5 Fragen an ... Thomas Rietzschel

5 Fragen an ... Thomas Rietzschel

Ihrem neuen Buch, Die Handschrift des Legionärs Franz Eckstein, liegt ein älteres zugrunde: das Tagebuch eines jungen Mannes, der 1867 für fünf Jahre zur Fremdenlegion nach Afrika ging. Wie hat man sich dieses Dokument vorzustellen?
Äußerlich betrachtet handelt es sich um ein Notizbuch, wie es damals für alle möglichen Aufzeichnungen verwendet wurde. Nichts Besonderes, kein Ledereinband, nur zwei Pappdeckel, von einem Rücken aus schwarzem Leinen zusammengehalten. Die Seiten sind mit der Zeit vergilbt, doch so gut erhalten, dass man noch jeden Buchstaben erkennt. Es gibt keine Zeile, die nicht schnurgerade verläuft: die ebenso akkurat wie kunstvoll ausgeführte Handschrift eines Mannes, der mit der spitzen Stahlfeder umzugehen wusste. Auch der Stil verrät eine sprachliche Gewandtheit, die nicht so recht zu dem Bild passen will, das wir uns gemeinhin von den Söldnern der Fremdenlegion machen. Darauf kam ich aber erst, nachdem ich gelernt hatte, die Handschrift des 19. Jahrhunderts, die Fraktur, zu lesen.

Wie sind die Aufzeichnungen in Ihre Hände gekommen?
Ich fand sie eines Tages, im Alter von 14 oder 15 Jahren, auf dem Schreibtisch meines Vaters, sah ihn gelegentlich darin lesen. Er wiederum hatte sie von einer Freundin meiner Eltern bekommen, die selbst kinderlos war. Ob er sie darum bat, weiß ich nicht. Heute bin ich mir allerdings sicher, dass sich die alte Dame wünschte, die Erinnerungen ihres Schwiegervaters mögen weiter aufbewahrt werden, so wie es mein Vater gehofft haben mag, als er mir die Handschrift anvertraute, viele Jahre später.

Was hat Sie dann bewegt, daraus eine Art dokumentarischen Roman zu machen?
Neugierig auf den Inhalt war ich von Anfang an. Schon die fremde Schrift ließ Geheimnisvolles erwarten.

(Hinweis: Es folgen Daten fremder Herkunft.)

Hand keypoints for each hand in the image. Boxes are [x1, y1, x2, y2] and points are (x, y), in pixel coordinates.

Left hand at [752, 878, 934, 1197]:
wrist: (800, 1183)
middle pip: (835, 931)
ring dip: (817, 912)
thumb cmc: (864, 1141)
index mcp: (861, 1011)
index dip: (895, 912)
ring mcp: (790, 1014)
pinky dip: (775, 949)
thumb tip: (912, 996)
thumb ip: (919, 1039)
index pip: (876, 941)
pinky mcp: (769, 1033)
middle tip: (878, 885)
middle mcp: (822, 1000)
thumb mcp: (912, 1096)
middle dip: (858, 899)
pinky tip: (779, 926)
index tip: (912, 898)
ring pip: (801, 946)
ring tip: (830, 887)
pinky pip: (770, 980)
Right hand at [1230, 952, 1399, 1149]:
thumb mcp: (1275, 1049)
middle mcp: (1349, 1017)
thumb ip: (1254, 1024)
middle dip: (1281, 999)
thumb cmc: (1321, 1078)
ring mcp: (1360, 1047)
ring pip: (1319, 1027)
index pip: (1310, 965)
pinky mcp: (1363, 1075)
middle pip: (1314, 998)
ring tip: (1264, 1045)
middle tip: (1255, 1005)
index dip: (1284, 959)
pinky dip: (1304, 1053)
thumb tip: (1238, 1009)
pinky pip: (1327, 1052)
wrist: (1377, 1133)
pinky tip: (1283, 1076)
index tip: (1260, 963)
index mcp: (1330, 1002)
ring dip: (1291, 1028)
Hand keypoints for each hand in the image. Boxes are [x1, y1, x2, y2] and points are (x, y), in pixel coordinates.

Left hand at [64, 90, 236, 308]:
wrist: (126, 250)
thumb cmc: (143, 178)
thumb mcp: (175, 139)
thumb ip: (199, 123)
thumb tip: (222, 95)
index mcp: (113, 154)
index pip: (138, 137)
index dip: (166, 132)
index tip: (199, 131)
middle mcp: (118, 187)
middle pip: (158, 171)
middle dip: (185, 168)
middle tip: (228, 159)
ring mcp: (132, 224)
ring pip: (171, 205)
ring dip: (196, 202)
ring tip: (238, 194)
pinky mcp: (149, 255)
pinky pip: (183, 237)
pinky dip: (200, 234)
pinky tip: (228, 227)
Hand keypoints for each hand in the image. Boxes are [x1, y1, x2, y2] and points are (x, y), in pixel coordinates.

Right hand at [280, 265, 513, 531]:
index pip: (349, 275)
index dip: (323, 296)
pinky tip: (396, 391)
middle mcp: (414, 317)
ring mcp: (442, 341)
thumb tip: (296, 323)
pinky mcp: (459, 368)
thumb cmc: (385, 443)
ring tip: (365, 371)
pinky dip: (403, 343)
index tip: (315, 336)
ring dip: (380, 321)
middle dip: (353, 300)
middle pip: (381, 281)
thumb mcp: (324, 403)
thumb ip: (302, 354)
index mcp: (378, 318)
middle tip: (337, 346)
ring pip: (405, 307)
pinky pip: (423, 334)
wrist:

Für den Bericht abenteuerlicher Erlebnisse sprach der Titel Fünf Jahre bei der Fremdenlegion in Algier. Die Erwartungen wurden nicht enttäuscht. Mehr noch, beim Lesen merkte ich schnell, wie sich im Schicksal des unbekannten, längst vergessenen Mannes Zeit und Gesellschaft spiegelten, lebendiger als in den Abhandlungen der Historiker. Immer öfter fühlte ich mich an Namen, Orte und Geschehnisse erinnert, die mir aus der eigenen Familiengeschichte vertraut waren. Bei der weiterführenden Recherche stellte sich außerdem heraus, dass dieser Franz Eckstein nach seiner Rückkehr aus Afrika mit meinen Vorfahren in Verbindung gestanden haben musste.

Gibt es Ihrer Meinung nach in gesellschaftspolitischer, ökonomischer und kultureller Hinsicht Analogien zwischen den 1910er- und den 2010er-Jahren?
Analogien mag es insofern geben, als wir heute wieder auf einem Pulverfass sitzen, in jeder angesprochenen Hinsicht. Ob es wirklich wie damals explodiert, müssen wir wohl oder übel abwarten. Auch 1910 hätte das niemand vorhersagen können. Als Erzähler kann ich immer nur von dem berichten, was war oder ist, nie von dem, was kommen wird.

Ihre vorhergehenden Bücher, Die Stunde der Dilettanten (2012) und Geplünderte Demokratie (2014), gehörten eindeutig zum Genre des aktuellen Sachbuchs. Mit der Handschrift des Legionärs haben Sie einen Schritt in Richtung dessen unternommen, was die Amerikaner Doku-Fiction nennen und immer mit Truman Capotes Kaltblütig assoziiert wird.
Dieses Vorbilds bin ich mir beim Schreiben nicht bewusst gewesen. Aber letztlich ist ja jedes romanhaft angelegte Buch, sofern es sich nicht um Science-Fiction handelt, dokumentarisch unterlegt. Gleich, ob nun historische Exkurse eingeflochten sind oder ob sich das dokumentarisch belegbare Geschehen gänzlich in der erfundenen Handlung auflöst. Außer Frage steht, dass die belletristische Form Möglichkeiten einer lebendigen Darstellung eröffnet, bei der die Grenzen zum Sachbuch erzählend verfließen können. Ich finde das sehr reizvoll.